── Dataset entries ──

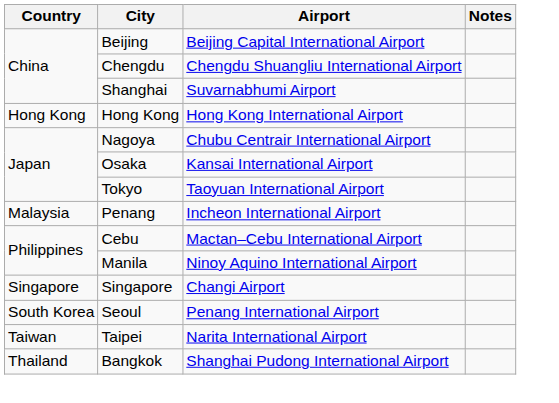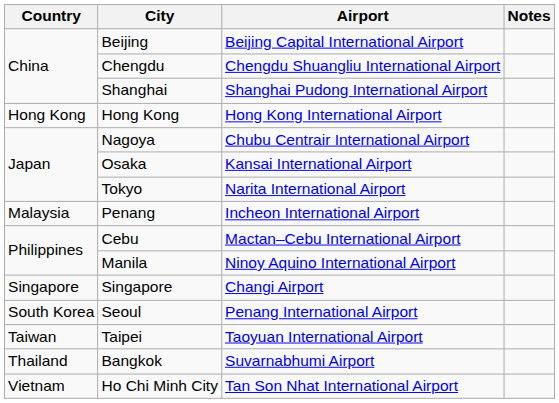Shanghai | Airport: Suvarnabhumi Airport -> Shanghai Pudong International Airport
Tokyo | Airport: Taoyuan International Airport -> Narita International Airport
Taipei | Airport: Narita International Airport -> Taoyuan International Airport
Bangkok | Airport: Shanghai Pudong International Airport -> Suvarnabhumi Airport
+ row: Vietnam | Ho Chi Minh City | Tan Son Nhat International Airport
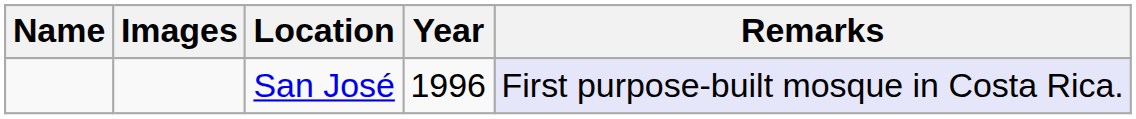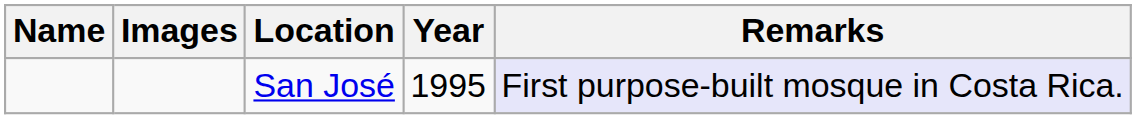San José | Year: 1996 -> 1995
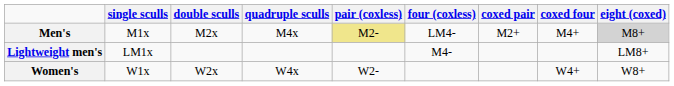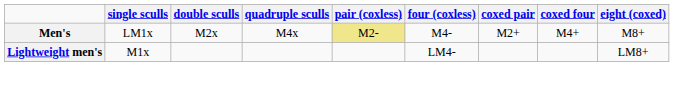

───

▸ **Work to do**: Change every "Year" in the data above to "Date" and write the lines out again with nothing else altered. Leave the pictures out.

▸ **Result of this task**:
Shanghai | Airport: Suvarnabhumi Airport -> Shanghai Pudong International Airport
Tokyo | Airport: Taoyuan International Airport -> Narita International Airport
Taipei | Airport: Narita International Airport -> Taoyuan International Airport
Bangkok | Airport: Shanghai Pudong International Airport -> Suvarnabhumi Airport
+ row: Vietnam | Ho Chi Minh City | Tan Son Nhat International Airport
San José | Date: 1996 -> 1995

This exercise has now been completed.